● Instructions to follow
Whenever a line of the entries below holds the string "lines", copy that line and return it.

● Data in this exercise

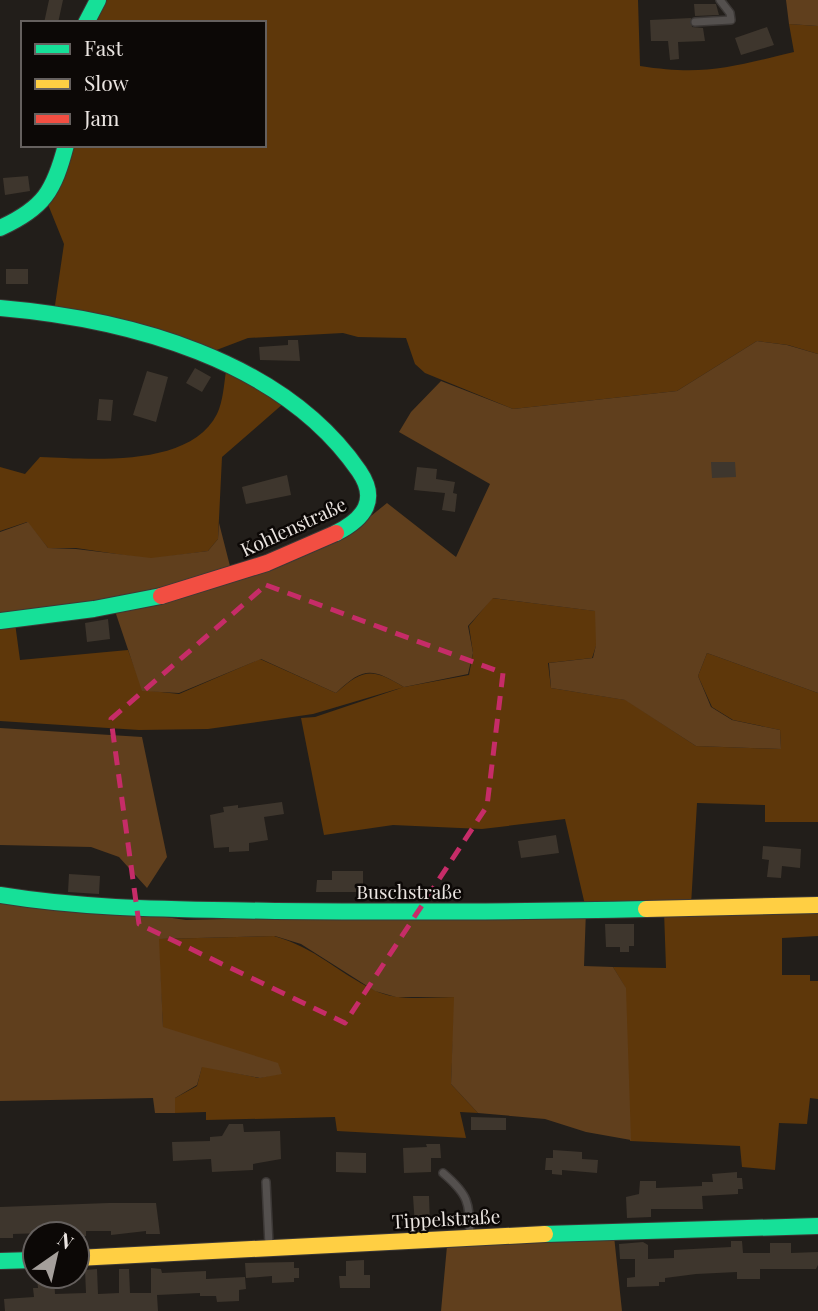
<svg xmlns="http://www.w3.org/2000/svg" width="818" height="1311" viewBox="0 0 818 1311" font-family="'Playfair Display',serif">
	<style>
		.green { fill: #5e370a }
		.forest { fill: #603f1d }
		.building { fill: #3e362d }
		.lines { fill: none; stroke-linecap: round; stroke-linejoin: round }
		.lane-casing { stroke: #3c3836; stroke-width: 10 }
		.fast-casing { stroke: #3c3836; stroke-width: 18 }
		.slow-casing { stroke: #3c3836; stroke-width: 18 }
		.jam-casing { stroke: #3c3836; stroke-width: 18 }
		.lane { stroke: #54504e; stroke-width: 7 }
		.fast { stroke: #16e098; stroke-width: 16 }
		.slow { stroke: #ffcf43; stroke-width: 16 }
		.jam { stroke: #f24e42; stroke-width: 16 }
		.marked { fill: none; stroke: #c62c68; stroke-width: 5; stroke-dasharray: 14 9; stroke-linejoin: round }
		.labels { text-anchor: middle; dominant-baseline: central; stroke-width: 5; stroke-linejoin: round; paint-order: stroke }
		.street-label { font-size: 19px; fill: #ebe5e1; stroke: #0c0806 }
	</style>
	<rect width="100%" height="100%" fill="#221e1a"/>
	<path class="green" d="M101,0h537l2,66c64,10 92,1 154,-14l-5,-28 29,2v328l-30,-9 -31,-4 -80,50 -164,18 -88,-36 -10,-9 -9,-26 -48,-1 -15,-4 -95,5 -42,16 -152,-42 10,-68 -17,-42 22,-57h195v-122h-175z
		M226,371l58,32 -62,54 -4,82 -10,12 -58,8 -74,-11h-28l-21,-26 -27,9v-64l25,7 15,-17c52,2 150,11 177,-43 6,-12 7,-30 9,-43z
		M492,598l104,13v35l-4,12 -44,5 3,25 75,12 70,46 85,3 -1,-19 -47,-10 -21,-13 -14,-31 9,-23 111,40v129h-53v-17l-68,-2 -6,102h-106l-20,-86 -83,10 -89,-4 -69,10 -23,-117 14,-1 89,-30 -91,27 -105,15 -69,1 -139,-9v-97l15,-1 5,37 108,-10 15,40 36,4 81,-35 76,34c27,-25 37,-25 68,-6l65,-12 4,-22 -4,-27z
		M818,909v27l-36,2v37h28v6h8v118l-8,-1 -3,26 -28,-1 -4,47 -33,-3 -2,-21 -110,-5 -5,-154 -12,-20 53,1 -2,-57z
		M274,936c42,12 63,36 100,54 23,12 56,7 81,7l-4,87 27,29 -18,-1 6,26 -129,-7 -2,-14 -129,3v-8l-32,1 1,-15 22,-12 5,-20 57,12 23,-5 -119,-45 -5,-89z"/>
	<path class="forest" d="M786,0h32v26l-29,-2z
		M757,341l30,4 31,9v339l-111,-40 -9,23 13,31 21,13 48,10 1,19 -85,-3 -71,-46 -74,-12 -2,-25 44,-5 3,-13 -1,-34 -102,-13 -25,28 5,27 -5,21 -64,13c-32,-19 -40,-21 -68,6l-75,-34 -82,34 -37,-2 -27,-80 246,-87 26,-21 69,54 34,-73 -91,-52 12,-20 30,-31 72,28 164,-18z
		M28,522l20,26 28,1 75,9 57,-7 10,-12 1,-16 12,47 -83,27 -148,21v-86z
		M0,728l142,9 25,120 -20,31 -28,-31 -28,-10 -91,-2z
		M0,893l186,27 400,-10 -2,56 29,1 13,21 5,152 -45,-8 -41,-13 -67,-6 -27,-29 3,-87h-58l-21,-6 -74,-47 -26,-8 -116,3 4,88 115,36 4,11 -22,4 -58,-11 -5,18 -22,13v15h-20l-2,-15 -153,3z
		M614,1236l8,75h-181l6,-65z"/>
	<path class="building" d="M49,0h14l-5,23h-14z
		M694,4h22l3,11 -24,1z
		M691,18l1,9 11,1 2,13 -27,1 1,17 -9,1 -2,-19h-17l-1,-21z
		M767,27l7,18 -33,10 -6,-17z
		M28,176l2,15 -25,4 -2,-17z
		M6,269h22v15h-22z
		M288,340h10l2,21 -40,-1 -1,-13 29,-2z
		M195,368l16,9 -9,15 -16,-9z
		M147,371l21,6 -12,45 -23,-7z
		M99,399l14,1 -2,21 -14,-1z
		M711,462h24l1,15 -24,1z
		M417,467l20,2 -1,10 19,3 -2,11 4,1 -2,18 -13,-2 3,-17 -31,-3z
		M287,475l4,20 -45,9 -4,-17z
		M108,619l2,20 -23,3 -2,-19z
		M282,802l2,12 -20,3 4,23 -19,3v8l-20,1v-5l-15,1 -4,-33 14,-3 -1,-5 15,-2v3z
		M556,835l3,18 -38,5 -3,-17z
		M763,846l38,3 -1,19 -18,-2 -1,12 -14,-1 2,-17 -7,-1z
		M332,871h31v21h-47l1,-12h15z
		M69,874l31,2 -1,18 -31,-2z
		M605,924h29v22h-5v6h-9v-5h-14z
		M471,1117l35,1v12h-35z
		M229,1124h14l1,8 36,-1 1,28 -28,5v6l-41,2 -1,-13 -38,2 -1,-19 38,-1v-4l12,-1z
		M426,1144h14l1,14h-10v14l-27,1 -1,-25 24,-1z
		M553,1150l29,2v7l16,1 -1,13 -35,-3v5l-10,-1v-4h-7l1,-12h7z
		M336,1152l30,1v20l-30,-1z
		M737,1172v6h5l1,11h-5v5l-36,2 1,13h-52v8l-24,1 -1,-21 13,-3 1,-13h16v7l46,-2v-4h11l-1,-8z
		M413,1196h16l1,29 -15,1z
		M109,1203h47l4,31h-14v-3l-35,4v-4h-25v5h-9l-4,-4 -60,2v4h-13v-31z
		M731,1241h11l1,12h27v-10h21v10l27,-1v13l-2,4h-56v10h-23v-7l-41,2 -31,4v4h-6v4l-32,1v-9l8,-1v-18h-15l-1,-15 24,-2 5,3v14l26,-1v-8l57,-3z
		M364,1260v15h6v13h-30l-1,-12h7v-15z
		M294,1262v6h5v10h-5v4l-22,1v-7l-26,2 -1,-15z
		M151,1268l10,1 1,4 44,-2v8l39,-2 1,12 -7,1v11l-22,1 -1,-6h-16v-3l-43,2 1,16h-153l-1,-12 30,-2 -1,-9h5l-1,-11 17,-1 1,18 31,-1 -1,-23 12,-1 1,25 21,-1v-24h10l1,24h21z"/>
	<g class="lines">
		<defs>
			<path id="lane" d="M695,22l36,-2 -1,-7 -10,-13
				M443,1173c27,23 26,30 27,64
				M266,1182l3,63"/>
			<path id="fast" d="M86,23l12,-23
				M0,228c44,-20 54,-37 66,-83
				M0,308c127,11 282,51 359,163 20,29 5,48 -23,62
				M0,621l94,-12 67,-13
				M0,895c91,15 182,14 275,16 123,1 247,1 371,-2
				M545,1234l273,-8
				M0,1261l35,-1"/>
			<path id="slow" d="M646,909l172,-4
				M77,1258l468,-24"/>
			<path id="jam" d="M161,596l106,-33 69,-30"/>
		</defs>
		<use href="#lane" class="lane-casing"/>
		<use href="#fast" class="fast-casing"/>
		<use href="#slow" class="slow-casing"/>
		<use href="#jam" class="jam-casing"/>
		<use href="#lane" class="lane"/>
		<use href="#fast" class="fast"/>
		<use href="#slow" class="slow"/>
		<use href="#jam" class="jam"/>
	</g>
	<path class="marked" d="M266,585l237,88 -16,133 -142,217 -206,-99 -28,-205z"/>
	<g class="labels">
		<g class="street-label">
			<text transform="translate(293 526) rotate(-25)">Kohlenstraße</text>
			<text x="409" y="891">Buschstraße</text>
			<text transform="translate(446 1218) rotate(-3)">Tippelstraße</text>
		</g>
	</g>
	<rect x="21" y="21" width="245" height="126" fill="#0c0806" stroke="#65605e" stroke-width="2"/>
	<rect x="35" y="44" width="35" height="10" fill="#16e098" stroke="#65605e" stroke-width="2"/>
	<text x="84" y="56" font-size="21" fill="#ebe5e1">Fast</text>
	<rect x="35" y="79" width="35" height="10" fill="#ffcf43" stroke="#65605e" stroke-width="2"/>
	<text x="84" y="91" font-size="21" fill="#ebe5e1">Slow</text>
	<rect x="35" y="114" width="35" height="10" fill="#f24e42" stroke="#65605e" stroke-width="2"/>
	<text x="84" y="126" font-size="21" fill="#ebe5e1">Jam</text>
	<g transform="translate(56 1255) rotate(34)"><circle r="33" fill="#0c0806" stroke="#65605e" stroke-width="2"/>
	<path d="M0-5L12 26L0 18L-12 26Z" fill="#a59f9b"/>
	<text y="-10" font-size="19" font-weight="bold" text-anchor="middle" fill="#ebe5e1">N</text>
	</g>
</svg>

● The completed task
		.lines { fill: none; stroke-linecap: round; stroke-linejoin: round }
	<g class="lines">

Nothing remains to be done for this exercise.